We have for review the decision in Tucker v. State, 706 So.2d 93 (Fla. 3d DCA 1998). We accepted jurisdiction to answer the following question certified to be of great public importance:
SHOULD THE DECISION IN PARKER V. STATE, 408 So.2d 1037 (Fla.1982), BE OVERRULED IN FAVOR OF THE ANALYSIS OF THE EVIDENTIARY REQUIREMENTS FOR PROOF OF CONVICTED FELON STATUS IN FIREARM VIOLATION CASES ESTABLISHED FOR FEDERAL COURTS IN OLD CHIEF V. UNITED STATES, 519 U.S. 172, 117 S.Ct. 644, 136 L.Ed.2d 574 (1997)?
Id. at 94. We have jurisdiction. Art. V, § 3(b)(4), Fla. Const.

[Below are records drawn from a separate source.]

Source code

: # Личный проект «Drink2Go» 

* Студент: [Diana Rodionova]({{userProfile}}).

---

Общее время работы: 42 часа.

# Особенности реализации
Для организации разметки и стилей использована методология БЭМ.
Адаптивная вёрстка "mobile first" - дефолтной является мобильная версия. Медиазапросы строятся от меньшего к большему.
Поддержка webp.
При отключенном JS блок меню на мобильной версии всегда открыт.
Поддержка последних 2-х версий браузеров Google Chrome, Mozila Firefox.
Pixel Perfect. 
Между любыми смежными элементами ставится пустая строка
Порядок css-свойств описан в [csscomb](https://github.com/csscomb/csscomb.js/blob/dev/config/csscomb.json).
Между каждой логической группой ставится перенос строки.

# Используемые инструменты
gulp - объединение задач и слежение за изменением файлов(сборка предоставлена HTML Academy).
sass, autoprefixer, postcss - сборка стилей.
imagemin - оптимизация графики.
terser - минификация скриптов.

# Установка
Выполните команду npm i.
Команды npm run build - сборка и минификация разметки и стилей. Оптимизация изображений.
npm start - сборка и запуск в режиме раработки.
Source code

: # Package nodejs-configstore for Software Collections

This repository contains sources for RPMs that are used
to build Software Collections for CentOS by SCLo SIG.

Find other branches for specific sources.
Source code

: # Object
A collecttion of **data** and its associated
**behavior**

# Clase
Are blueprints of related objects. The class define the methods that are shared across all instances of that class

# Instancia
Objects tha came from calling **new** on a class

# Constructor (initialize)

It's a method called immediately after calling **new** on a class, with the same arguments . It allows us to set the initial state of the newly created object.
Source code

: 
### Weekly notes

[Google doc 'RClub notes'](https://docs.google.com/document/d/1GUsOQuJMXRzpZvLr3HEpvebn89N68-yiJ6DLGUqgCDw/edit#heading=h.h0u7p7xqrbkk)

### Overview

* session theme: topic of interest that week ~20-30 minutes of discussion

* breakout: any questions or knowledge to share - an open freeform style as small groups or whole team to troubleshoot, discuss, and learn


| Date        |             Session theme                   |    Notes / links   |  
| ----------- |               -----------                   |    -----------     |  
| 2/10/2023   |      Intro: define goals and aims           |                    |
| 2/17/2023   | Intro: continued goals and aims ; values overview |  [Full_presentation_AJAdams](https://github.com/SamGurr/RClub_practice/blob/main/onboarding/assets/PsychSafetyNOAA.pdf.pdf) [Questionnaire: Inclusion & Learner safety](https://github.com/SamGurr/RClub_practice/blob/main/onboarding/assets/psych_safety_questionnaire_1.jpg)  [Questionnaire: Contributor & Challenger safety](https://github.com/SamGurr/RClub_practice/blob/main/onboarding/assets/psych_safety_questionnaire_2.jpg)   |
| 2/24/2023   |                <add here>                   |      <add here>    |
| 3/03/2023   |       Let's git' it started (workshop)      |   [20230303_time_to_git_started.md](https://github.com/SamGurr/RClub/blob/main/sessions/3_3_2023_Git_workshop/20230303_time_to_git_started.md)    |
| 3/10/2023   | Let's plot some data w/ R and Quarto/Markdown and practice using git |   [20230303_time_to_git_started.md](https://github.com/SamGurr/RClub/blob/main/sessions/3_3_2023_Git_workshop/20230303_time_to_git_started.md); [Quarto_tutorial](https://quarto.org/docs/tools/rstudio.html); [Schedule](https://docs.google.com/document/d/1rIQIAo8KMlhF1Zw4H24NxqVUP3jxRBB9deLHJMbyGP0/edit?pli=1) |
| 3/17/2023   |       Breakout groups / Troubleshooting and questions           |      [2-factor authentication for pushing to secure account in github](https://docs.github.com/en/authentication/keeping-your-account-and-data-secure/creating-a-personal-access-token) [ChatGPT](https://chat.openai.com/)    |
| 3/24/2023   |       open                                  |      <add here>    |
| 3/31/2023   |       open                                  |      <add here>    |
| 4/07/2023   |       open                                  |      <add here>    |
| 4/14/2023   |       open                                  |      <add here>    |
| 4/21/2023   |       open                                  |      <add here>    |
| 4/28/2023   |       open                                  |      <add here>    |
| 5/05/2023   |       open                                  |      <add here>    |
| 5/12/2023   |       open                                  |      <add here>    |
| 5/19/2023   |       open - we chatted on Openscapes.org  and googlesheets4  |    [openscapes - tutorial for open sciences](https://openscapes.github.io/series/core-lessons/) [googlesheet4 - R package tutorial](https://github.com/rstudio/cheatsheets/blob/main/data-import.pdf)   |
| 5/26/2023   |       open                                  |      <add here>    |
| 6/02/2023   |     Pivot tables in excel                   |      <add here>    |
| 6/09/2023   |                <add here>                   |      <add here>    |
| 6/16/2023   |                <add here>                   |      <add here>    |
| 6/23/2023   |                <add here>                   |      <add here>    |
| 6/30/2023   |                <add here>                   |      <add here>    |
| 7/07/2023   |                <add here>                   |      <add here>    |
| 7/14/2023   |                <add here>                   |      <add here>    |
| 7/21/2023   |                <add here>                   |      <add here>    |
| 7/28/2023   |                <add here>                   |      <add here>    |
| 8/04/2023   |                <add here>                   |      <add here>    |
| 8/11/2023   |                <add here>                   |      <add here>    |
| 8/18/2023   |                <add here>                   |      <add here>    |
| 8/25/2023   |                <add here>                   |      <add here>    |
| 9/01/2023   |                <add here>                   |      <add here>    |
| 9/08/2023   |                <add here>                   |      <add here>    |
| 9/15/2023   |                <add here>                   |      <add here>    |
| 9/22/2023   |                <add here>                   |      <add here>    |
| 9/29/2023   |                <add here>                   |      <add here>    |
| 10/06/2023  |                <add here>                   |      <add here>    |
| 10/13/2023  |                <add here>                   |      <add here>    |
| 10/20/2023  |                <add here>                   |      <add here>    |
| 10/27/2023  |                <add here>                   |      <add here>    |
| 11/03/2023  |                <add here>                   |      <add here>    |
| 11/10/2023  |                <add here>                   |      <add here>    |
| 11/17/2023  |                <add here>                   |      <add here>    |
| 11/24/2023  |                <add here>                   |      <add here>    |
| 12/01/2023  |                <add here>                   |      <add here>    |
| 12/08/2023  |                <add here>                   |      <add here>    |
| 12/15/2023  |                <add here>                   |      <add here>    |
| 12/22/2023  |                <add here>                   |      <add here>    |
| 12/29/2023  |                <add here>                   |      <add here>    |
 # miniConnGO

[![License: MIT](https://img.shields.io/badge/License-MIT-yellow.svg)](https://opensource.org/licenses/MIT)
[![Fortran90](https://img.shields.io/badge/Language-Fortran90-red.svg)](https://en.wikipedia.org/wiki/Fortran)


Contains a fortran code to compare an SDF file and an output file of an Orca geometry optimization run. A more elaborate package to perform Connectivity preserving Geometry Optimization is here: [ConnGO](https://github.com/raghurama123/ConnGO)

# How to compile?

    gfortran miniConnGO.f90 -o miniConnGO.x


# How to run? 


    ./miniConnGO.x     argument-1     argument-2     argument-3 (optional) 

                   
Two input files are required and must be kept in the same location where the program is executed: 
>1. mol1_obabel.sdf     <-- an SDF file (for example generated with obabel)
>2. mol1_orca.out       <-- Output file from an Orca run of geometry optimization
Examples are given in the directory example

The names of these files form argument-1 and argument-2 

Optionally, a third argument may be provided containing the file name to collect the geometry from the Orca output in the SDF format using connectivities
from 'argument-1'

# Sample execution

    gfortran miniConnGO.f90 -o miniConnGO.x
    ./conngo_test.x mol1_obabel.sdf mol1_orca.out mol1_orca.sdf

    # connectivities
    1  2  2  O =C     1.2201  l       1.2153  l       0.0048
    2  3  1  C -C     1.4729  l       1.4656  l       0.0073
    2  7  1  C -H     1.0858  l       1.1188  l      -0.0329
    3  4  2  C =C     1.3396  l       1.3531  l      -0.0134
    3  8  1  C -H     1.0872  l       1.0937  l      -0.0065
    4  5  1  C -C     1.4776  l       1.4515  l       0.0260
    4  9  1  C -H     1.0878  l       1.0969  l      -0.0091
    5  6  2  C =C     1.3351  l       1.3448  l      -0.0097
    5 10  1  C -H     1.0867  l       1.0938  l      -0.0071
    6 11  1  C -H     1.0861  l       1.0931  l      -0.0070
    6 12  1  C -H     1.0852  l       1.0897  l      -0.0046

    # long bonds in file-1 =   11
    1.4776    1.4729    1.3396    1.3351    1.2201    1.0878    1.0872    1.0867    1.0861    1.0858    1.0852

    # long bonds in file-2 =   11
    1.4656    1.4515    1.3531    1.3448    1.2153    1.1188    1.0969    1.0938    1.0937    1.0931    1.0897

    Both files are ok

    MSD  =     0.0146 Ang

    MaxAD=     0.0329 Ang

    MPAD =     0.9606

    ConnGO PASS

We recently answered the same certified question in the affirmative in Brown v. State, 719 So.2d 882 (Fla.1998). We also remanded the case for a new trial because we were unable to conclude that the erroneous introduction of the substance of Brown’s prior felony convictions to the jury was harmless beyond a reasonable doubt. Id., at 884 n. 1. In so doing, we made clear that our decision was prospective only, except for the instant *210case and “those cases pending where the issue has been preserved.” Id. at 884 n. 1. Because we find that to be the case here, we answer the certified question in the affirmative, quash the decision under review, and remand this case to the Third District for reconsideration in light of our decision in Brown.
It is so ordered.
SHAW, KOGAN, ANSTEAD and PARIENTE, JJ., concur. HARDING, C.J., concurs in part and dissents in part with an opinion. OVERTON and WELLS, JJ., dissent.